- **Input**:
#####

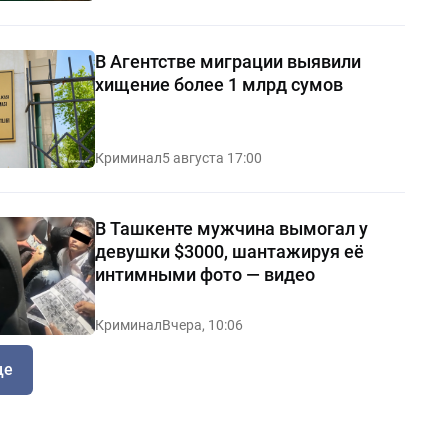
В Агентстве миграции выявили
хищение более 1 млрд сумов
Криминал
5 августа 17:00
В Ташкенте мужчина вымогал у
девушки $3000, шантажируя её
интимными фото — видео
Криминал
Вчера, 10:06
ще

#####

- **Task item**: Extract all the data above exactly, excluding every picture.

- **Solution**:
В Агентстве миграции выявили
хищение более 1 млрд сумов
Криминал
5 августа 17:00
В Ташкенте мужчина вымогал у
девушки $3000, шантажируя её
интимными фото — видео
Криминал
Вчера, 10:06
ще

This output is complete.